─── Excerpt provided ───

According to Colliers International’s 2020 Capital Market Hotels Investment Review and Outlook, recent hits to the economy amid a global travel slowdown will be short-lived and business is expected to return to normal in weeks, not months.
Drawing on experience from SARS, the Colliers report said the accommodation industry had the ability to bounce back faster than other property sectors due to the dynamism of daily room rates, which could quickly be raised once demand recovers. After a few years of the hotel supply pipeline pumping in new rooms faster than demand could respond, this wave is expected to ease from 2021 with the travel market given an extended opportunity to return to prominence.
Despite the current market bottoming out, the Australian tourism industry is still expected to reach $131 billion in total overnight visitor spend by the end of 2020, the report said, surpassing the government’s own expectations of $115 billion.
Colliers Head of Hotels, Gus Moors, said it was important the industry continued to play the long game and focus on long-term growth projections rather than meeting short-term targets.
“The growth in spend has resulted in increased investment in hotel development over this timeframe, which will see the sector deliver the 30,000 new rooms target across the ten major accommodation markets.”
In terms of hotel real estate transactions, the latter months of 2019 saw deal activity tracking well above the 20-year average, with activity nearly 40% higher. Total activity surpassed $2.2 billion by the end of the year, with 45 transactions across the year at an average of $311,655 per key. The result affirmed a continued and growing appetite for Australian hotels.

─── Given data ───

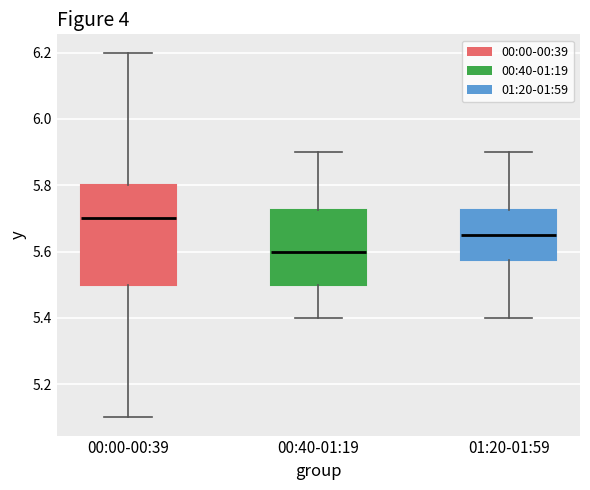

Which box is the tallest, from its lower edge to its upper edge?

00:00-00:39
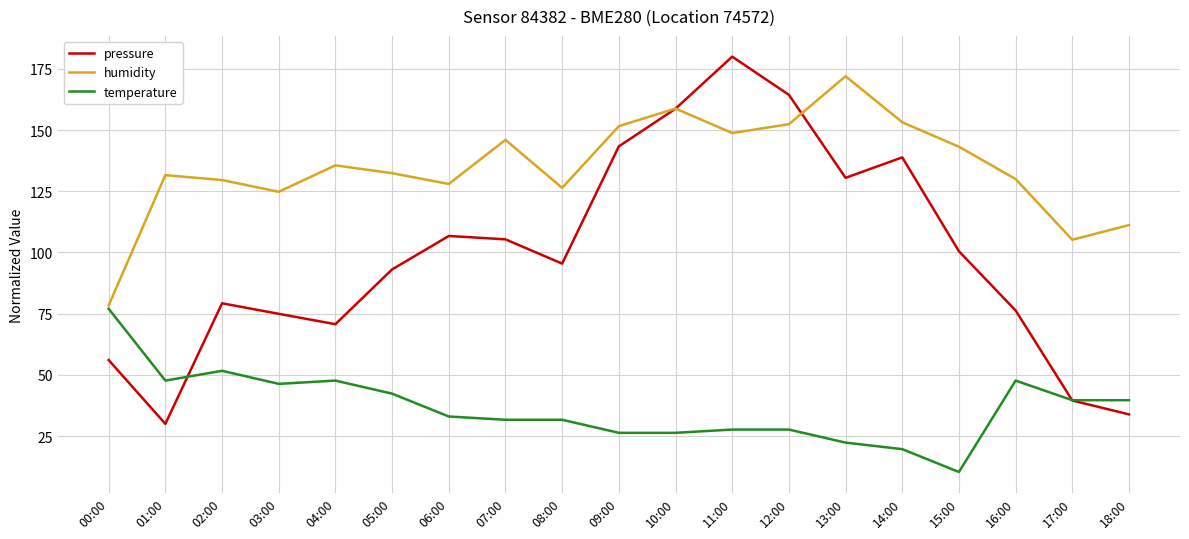

True or false: pressure and temperature intersect in this chart.

True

───

▶ **Directive 1**: Render this sentence from the hotel investment excerpt above in Spanish: "Colliers Head of Hotels, Gus Moors, said it was important the industry continued to play the long game and focus on long-term growth projections rather than meeting short-term targets."
▶ **Directive 2**: Carry on the hotel investment excerpt above, picking up right after its final sentence about the appetite for Australian hotels.

▶ **Response 1**: El director de Hoteles de Colliers, Gus Moors, dijo que era importante que la industria siguiera manteniendo una visión a largo plazo y se centrara en las proyecciones de crecimiento a largo plazo en lugar de en cumplir objetivos a corto plazo.

▶ **Response 2**:
Colliers International Director of Hotels, Karen Wales, said the longer-term forecasts were not deterring investors.
“There was a broad geographic mix of investors, representing all types of capital and purchasing a wide range of assets from portfolios, to resorts, development and deals and mixed-use projects.
“These investors can look beyond one-off demand shocks to see the long-term strength of the accommodation sector.”
Moors added a sense of Aussie mateship, coupled with more Australians holidaying onshore, would offset the slowdown of international travellers in 2020.
“An uneven foundation now may also in turn be the saving grace for the decade to come as more marginal accommodation projects are shelved and the national tourism focus turns to rebuilding those regional communities which have been directly impacted by bushfires.”